No, my book was what I had to say at that time and on those points. Any further contributions make will be, and should be, elsewhere.

Date: 2008-06-27 03:31 pm (UTC)
From: [identity profile] kalimac.livejournal.com
who is to say that what seems to me a 'misinterpretation' of what I said is actually wrong?

You are, or should be. Whether it's wrong as a fact or judgment is one thing; whether it's wrong about what you said or meant is quite another.

I don't take an absolutist view of relativism.
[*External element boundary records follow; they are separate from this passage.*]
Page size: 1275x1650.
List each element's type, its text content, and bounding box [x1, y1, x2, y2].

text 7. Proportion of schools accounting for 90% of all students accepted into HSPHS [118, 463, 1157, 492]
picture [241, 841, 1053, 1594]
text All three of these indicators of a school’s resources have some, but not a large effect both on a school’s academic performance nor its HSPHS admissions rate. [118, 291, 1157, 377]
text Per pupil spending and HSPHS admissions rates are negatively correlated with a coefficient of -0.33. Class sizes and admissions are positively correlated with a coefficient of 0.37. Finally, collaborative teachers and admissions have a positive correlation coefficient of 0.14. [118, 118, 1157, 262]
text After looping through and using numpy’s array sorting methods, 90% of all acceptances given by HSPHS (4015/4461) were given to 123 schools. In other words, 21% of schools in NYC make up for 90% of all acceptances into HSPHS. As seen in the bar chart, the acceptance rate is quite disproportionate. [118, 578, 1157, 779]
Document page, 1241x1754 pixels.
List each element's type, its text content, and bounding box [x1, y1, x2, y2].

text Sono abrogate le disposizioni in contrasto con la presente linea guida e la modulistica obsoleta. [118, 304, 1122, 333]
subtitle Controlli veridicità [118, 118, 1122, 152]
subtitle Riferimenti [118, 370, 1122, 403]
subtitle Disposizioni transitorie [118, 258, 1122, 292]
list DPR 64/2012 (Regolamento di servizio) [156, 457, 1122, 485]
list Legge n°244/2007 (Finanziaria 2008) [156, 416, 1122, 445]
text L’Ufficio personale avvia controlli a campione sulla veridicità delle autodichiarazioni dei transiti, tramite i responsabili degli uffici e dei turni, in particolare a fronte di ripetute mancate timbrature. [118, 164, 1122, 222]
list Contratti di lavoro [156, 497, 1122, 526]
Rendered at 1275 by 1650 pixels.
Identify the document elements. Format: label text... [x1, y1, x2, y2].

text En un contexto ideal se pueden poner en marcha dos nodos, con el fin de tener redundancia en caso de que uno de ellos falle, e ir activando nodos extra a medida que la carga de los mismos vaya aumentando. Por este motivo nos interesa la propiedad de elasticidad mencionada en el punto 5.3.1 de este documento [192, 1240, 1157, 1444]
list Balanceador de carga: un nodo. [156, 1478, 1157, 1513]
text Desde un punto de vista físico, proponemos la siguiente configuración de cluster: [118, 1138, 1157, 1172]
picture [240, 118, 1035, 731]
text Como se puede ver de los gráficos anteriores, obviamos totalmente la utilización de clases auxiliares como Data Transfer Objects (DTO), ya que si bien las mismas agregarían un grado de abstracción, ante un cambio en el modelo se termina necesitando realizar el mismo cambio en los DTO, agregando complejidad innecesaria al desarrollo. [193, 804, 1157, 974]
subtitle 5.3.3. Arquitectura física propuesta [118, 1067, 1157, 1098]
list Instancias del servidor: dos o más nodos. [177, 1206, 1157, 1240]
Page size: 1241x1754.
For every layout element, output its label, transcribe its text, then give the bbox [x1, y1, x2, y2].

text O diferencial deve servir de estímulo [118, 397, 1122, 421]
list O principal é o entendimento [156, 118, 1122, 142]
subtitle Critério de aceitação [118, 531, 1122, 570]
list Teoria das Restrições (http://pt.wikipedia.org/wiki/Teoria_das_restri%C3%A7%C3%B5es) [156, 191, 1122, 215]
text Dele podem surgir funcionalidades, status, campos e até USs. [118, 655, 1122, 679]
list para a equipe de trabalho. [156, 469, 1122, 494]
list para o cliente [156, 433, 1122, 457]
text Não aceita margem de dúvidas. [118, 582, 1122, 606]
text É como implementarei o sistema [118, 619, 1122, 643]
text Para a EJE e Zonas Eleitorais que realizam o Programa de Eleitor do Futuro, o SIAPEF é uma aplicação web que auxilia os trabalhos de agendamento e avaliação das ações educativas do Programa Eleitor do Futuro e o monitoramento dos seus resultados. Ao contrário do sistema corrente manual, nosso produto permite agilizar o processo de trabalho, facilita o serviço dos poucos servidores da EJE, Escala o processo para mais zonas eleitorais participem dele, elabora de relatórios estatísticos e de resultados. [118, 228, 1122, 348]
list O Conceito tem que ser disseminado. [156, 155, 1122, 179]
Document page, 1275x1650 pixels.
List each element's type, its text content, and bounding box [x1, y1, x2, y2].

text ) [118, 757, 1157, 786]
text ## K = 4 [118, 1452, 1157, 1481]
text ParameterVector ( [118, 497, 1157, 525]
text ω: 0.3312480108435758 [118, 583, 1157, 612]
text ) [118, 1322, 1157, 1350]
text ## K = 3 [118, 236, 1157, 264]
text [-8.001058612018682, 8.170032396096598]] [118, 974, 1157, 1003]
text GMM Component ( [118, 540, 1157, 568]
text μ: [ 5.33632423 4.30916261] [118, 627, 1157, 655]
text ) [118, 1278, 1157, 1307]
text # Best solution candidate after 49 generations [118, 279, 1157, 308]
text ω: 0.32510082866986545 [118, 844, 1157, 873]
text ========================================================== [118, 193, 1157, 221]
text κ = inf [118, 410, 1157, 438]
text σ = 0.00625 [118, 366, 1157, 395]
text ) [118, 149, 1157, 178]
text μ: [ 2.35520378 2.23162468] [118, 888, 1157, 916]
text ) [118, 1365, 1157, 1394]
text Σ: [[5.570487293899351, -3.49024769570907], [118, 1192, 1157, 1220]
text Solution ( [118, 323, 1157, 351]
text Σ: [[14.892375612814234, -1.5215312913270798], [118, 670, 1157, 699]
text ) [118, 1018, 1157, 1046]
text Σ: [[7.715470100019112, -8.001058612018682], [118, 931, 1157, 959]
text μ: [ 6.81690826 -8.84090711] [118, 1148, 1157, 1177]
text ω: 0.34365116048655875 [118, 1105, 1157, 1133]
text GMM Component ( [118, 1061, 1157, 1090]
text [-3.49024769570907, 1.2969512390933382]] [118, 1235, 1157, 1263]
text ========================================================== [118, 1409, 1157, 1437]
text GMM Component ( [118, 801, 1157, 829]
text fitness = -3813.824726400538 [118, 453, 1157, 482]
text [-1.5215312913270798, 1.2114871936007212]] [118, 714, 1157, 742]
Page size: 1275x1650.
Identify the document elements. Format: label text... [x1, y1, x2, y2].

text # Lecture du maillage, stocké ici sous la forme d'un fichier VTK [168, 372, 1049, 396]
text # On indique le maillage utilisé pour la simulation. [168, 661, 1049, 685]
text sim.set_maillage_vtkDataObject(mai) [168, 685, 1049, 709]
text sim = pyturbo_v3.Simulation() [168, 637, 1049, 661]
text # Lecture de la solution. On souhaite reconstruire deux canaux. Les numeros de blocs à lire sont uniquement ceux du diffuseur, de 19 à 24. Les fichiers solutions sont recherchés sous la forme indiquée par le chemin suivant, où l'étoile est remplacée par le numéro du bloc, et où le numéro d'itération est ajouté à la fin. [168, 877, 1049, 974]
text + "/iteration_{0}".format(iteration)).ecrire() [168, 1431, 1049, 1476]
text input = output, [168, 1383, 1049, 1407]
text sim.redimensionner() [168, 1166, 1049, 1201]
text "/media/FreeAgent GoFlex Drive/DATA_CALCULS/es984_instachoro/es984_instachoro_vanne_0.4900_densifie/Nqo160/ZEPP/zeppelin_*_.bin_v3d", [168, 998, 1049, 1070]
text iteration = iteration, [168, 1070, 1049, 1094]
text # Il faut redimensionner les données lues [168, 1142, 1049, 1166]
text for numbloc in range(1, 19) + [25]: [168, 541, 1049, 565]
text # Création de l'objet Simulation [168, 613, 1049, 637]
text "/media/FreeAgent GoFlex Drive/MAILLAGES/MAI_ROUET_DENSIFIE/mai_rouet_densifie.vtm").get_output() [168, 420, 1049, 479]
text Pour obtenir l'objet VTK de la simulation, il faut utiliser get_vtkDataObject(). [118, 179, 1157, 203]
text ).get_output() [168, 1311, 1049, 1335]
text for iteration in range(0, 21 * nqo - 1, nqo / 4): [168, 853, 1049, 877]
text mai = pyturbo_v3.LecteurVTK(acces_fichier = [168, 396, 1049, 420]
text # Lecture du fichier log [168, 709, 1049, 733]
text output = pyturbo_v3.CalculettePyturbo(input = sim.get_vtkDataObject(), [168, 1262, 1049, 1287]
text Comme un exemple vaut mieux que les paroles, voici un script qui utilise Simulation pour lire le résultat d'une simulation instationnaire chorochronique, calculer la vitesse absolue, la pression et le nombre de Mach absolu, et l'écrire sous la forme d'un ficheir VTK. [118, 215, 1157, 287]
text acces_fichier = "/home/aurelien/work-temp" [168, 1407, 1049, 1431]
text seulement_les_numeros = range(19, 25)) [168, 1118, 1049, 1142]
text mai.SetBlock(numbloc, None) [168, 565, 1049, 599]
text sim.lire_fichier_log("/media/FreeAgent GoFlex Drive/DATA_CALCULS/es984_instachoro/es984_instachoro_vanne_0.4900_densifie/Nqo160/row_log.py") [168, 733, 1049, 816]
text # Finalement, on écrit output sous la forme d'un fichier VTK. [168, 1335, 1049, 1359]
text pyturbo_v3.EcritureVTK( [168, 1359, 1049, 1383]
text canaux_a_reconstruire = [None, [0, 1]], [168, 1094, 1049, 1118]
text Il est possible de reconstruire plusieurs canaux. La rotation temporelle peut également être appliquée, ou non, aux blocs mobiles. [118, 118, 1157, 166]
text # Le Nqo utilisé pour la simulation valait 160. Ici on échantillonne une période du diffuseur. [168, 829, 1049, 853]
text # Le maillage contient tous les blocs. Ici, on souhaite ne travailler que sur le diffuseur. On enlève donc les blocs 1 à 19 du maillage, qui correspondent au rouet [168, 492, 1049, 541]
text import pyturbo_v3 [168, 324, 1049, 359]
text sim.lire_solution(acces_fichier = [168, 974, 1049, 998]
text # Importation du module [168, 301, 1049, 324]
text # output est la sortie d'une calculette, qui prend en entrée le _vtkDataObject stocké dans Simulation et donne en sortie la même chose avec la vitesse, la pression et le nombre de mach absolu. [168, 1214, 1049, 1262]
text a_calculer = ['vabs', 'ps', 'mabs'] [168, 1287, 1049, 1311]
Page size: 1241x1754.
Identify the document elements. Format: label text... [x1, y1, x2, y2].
Date: 2008-06-27 03:44 pm (UTC)
From: [identity profile] peake.livejournal.com
All writing is two-way. The reader is as much involved in the creative process as the writer. When I write a piece I try as hard as I can to make my meaning clear, but then I cast it on the winds and all sorts of things can affect the way it is heard by the audience. Everybody brings their own unique circumstances to the reading of a text. There is no such thing as a definitive text, because it is made up of words which are in and of themselves open to interpretation (if there were to be absolute precision in use of words, then there would not be a single word in the dictionary that had more than one definition).

If someone got what I said factually wrong, that would be one thing. But interpretation is quite another, and if I read a review and say: "That's not quite what I thought I was saying, but it opens up an interesting new avenue" then I am delighted. Most of the time, of course, things fall somewhere between these two.

And note, I am not talking about people who disagree with me. I am talking about people who agree with me but in ways that are curiously diverse from a strict interpretation of what I meant.

And we still come down to the simple, practical point: that book is out there. I am not going to change it, I am not going to have an opportunity to change it. It now lives on its own, stands or falls on its own. There will certainly be other essays and reviews, there may (I hope) be other books, but as far as this particular volume is concerned, I the author am dead.

Date: 2008-06-28 06:14 am (UTC)
From: [identity profile] kalimac.livejournal.com
If they do get something factually wrong, your response is a continuation of the conversation.

If they say something that you hadn't thought of but is provocative and interesting and inspires you to say something else, that too is a continuation of the conversation.

If you're having a conversation in e-mail or blog comments, the words you write are, or should be, still there even after you go on to say something else, even as the words you write in a book are still there.

Either way, the author is not dead.

I've seen literary papers delivered on the works of a living author as if that author were dead, with the author right there in the room. Now that's creepy.

I forget who (Paul Carter? Brian Attebery?) commented that we do an injustice when we reprint 1930s-50s SF stories out of the magazines in glistening solitude in anthologies. Read in original context, they seem like contributions to a continuing conversation that's rapidly developing the nature of SF.

Date: 2008-06-28 06:30 am (UTC)
From: [identity profile] peake.livejournal.com
First of all, I will not respond to reviews. If the reviewer makes an obvious and glaring howler I might correct it, but that is as far as I would go. If the review simply takes the idea in new and unexpected directions, I would rather just let it go.

There is a difference between correction and conversation. I may well follow up on the ideas spurred by creative misreadings of my work, but I will do them in other places and the people who scared up those particular hares may not actually see them. The people who read the book on its own almost certainly will not see the continuing conversation.

As I say, my involvement with What It Is We Do When We Read Science Fiction as an artefact is now over. The author of that book is dead.

Date: 2008-06-27 05:40 pm (UTC)
From: [identity profile] blzblack.livejournal.com
I arrived via Sartorias. I agree. Poor readers can take circumstantial evidence as crucial evidence and then pillory the author. I see no problem--and, in fact, enjoy reading--authorial clarification.

Of course, the opposite problem can rear its head as well.